Atlas Air flight 5Y3591 was operated on February 23, 2019, at 1239 central standard time with a Boeing 767-375BCF registration N1217A.
It was destroyed after it rapidly descended from an altitude of about 6,000 ft mean sea level (msl) and crashed into a shallow, muddy marsh area of Trinity Bay, Texas, about 41 miles east-southeast of George Bush Intercontinental/Houston Airport (IAH), Houston, Texas.
The captain, first officer (FO), and a nonrevenue pilot riding in the jumpseat died.
Atlas operated the airplane as a Title 14 Code of Federal Regulations Part 121 domestic cargo flight for Amazon.com Services LLC, and an instrument flight rules flight plan was filed.
The flight departed from Miami International Airport (MIA), Miami, Florida, about 1033 (1133 eastern standard time) and was destined for IAH.
The accident flight’s departure from MIA, en route cruise, and initial descent toward IAH were uneventful. As the flight descended toward the airport, the flight crew extended the speedbrakes, lowered the slats, and began setting up the flight management computer for the approach.
The FO of Atlas Air flight 5Y3591 was the pilot flying, the captain was the pilot monitoring, and the autopilot and autothrottle were engaged and remained engaged for the remainder of the flight.
Analysis of the available weather information determined that, about 1238:25, the airplane was beginning to penetrate the leading edge of a cold front, within which associated windshear and instrument meteorological conditions (as the flight continued) were likely.
Flight data recorder data of Atlas Air flight 5Y3591 indicated that, during the time, aircraft load factors consistent with the airplane encountering light turbulence were recorded and, at 1238:31, the airplane’s go-around mode was activated.

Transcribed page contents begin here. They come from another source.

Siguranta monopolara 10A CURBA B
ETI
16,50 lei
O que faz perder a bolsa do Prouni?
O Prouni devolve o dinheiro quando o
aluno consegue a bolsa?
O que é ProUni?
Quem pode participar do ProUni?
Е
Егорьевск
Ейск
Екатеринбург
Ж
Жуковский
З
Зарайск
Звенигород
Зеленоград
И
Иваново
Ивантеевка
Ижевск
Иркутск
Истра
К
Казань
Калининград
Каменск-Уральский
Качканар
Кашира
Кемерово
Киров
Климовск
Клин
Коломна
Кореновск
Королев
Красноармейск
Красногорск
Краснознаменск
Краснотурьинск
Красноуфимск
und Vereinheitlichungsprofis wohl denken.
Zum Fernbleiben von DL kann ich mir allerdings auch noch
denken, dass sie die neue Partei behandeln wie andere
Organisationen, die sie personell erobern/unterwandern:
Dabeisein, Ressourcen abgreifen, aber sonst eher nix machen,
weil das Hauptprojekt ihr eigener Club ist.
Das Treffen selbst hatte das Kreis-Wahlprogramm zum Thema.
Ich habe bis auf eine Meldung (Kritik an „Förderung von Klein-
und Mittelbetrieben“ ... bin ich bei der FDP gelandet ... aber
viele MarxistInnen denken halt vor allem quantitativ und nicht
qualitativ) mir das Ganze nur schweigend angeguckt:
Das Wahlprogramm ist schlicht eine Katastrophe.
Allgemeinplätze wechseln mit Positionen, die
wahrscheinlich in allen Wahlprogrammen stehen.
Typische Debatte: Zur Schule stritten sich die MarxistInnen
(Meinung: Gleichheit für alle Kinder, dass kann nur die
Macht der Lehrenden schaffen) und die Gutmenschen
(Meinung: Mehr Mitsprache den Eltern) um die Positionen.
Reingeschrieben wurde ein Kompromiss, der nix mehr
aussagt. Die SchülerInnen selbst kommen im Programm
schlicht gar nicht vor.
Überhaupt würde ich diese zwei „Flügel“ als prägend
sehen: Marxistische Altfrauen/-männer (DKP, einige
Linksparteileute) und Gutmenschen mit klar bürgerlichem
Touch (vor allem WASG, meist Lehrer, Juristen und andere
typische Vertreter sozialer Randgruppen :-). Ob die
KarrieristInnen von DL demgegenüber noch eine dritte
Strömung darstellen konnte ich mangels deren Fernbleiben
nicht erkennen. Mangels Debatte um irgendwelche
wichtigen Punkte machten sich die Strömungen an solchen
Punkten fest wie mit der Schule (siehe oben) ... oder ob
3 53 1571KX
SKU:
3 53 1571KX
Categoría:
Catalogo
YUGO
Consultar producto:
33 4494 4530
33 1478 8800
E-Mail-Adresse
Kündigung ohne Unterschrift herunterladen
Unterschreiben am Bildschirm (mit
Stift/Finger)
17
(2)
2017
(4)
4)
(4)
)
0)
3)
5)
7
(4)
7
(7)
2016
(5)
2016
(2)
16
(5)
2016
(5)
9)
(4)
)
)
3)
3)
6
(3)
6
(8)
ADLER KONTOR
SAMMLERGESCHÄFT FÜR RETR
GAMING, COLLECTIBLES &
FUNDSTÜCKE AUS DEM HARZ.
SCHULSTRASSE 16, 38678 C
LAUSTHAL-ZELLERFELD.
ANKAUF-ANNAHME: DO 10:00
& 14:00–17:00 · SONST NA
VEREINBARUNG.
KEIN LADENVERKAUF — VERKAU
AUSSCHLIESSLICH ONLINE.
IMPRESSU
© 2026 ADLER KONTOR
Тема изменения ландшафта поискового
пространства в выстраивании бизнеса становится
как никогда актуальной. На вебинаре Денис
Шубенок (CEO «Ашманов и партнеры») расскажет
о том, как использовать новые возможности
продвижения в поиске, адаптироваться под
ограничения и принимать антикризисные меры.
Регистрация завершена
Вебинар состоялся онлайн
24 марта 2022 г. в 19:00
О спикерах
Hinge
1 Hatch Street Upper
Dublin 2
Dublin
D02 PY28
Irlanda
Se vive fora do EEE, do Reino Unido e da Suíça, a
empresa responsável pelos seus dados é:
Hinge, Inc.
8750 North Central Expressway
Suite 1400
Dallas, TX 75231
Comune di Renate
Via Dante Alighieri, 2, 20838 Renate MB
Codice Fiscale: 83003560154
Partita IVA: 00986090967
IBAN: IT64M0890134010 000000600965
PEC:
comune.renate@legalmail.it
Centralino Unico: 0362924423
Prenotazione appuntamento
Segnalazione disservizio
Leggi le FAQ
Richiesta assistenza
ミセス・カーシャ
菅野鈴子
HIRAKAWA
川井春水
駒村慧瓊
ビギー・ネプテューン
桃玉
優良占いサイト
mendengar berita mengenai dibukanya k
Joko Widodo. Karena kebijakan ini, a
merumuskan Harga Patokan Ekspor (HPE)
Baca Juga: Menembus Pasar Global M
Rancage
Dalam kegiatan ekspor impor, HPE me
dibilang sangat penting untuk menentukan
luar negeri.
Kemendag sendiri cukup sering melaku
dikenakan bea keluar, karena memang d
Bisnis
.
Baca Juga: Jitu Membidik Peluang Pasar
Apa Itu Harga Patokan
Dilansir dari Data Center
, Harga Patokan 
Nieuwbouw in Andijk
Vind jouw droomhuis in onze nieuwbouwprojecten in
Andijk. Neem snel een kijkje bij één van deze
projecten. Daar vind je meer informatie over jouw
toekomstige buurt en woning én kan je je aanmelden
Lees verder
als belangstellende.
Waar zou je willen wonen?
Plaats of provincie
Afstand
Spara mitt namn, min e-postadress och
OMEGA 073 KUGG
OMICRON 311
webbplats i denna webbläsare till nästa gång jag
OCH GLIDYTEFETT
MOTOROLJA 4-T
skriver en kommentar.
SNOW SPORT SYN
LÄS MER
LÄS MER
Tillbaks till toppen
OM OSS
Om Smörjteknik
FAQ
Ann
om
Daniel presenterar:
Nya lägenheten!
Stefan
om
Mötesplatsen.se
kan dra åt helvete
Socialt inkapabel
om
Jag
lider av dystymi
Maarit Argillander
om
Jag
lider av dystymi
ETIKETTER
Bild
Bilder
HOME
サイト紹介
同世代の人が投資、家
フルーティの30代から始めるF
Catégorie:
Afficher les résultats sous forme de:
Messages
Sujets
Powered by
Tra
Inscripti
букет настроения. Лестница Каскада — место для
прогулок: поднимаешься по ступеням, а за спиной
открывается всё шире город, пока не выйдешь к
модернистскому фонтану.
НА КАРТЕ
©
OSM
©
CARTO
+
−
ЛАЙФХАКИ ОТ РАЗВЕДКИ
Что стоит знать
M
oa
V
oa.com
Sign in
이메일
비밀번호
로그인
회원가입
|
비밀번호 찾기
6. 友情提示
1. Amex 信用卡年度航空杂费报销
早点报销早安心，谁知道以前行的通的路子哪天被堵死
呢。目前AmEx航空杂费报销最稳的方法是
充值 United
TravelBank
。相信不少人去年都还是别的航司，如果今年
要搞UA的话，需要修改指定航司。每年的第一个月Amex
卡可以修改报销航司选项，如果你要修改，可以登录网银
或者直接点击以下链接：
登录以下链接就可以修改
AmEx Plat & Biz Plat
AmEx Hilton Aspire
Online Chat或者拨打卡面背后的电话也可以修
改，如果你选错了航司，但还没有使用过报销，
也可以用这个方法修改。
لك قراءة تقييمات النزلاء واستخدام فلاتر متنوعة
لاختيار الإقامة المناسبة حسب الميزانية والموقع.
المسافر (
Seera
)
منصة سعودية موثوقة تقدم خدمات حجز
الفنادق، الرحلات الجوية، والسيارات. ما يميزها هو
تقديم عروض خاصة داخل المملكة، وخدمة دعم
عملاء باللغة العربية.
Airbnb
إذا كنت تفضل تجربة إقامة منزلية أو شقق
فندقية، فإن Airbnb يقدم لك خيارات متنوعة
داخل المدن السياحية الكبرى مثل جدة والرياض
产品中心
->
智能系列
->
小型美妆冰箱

At the time, the accident flight was about 40 miles from IAH and descending through about 6,300 ft msl toward the target altitude of 3,000 ft msl. This location and phase of flight were inconsistent with any scenario in which a pilot would intentionally select go-around mode, and neither pilot made a go-around callout to indicate intentional activation.
Within seconds of go-around mode activation, manual elevator control inputs overrode the autopilot and eventually forced the airplane into a steep dive from which the crew did not recover. Only 32 seconds elapsed between the go-around mode activation and the airplane’s ground impact.
The NTSB determines that the probable cause of this accident was the inappropriate response by the first officer as the pilot flying to an inadvertent activation of the go-around mode, which led to his spatial disorientation and nose-down control inputs that placed the airplane in a steep descent from which the crew did not recover.
Contributing to the accident was the captain’s failure to adequately monitor the airplane’s flightpath and assume positive control of the airplane to effectively intervene. Also contributing were systemic deficiencies in the aviation industry’s selection and performance measurement practices, which failed to address the first officer’s aptitude-related deficiencies and maladaptive stress response.
Also contributing to the accident was the Federal Aviation Administration’s failure to implement the pilot records database in a sufficiently robust and timely manner.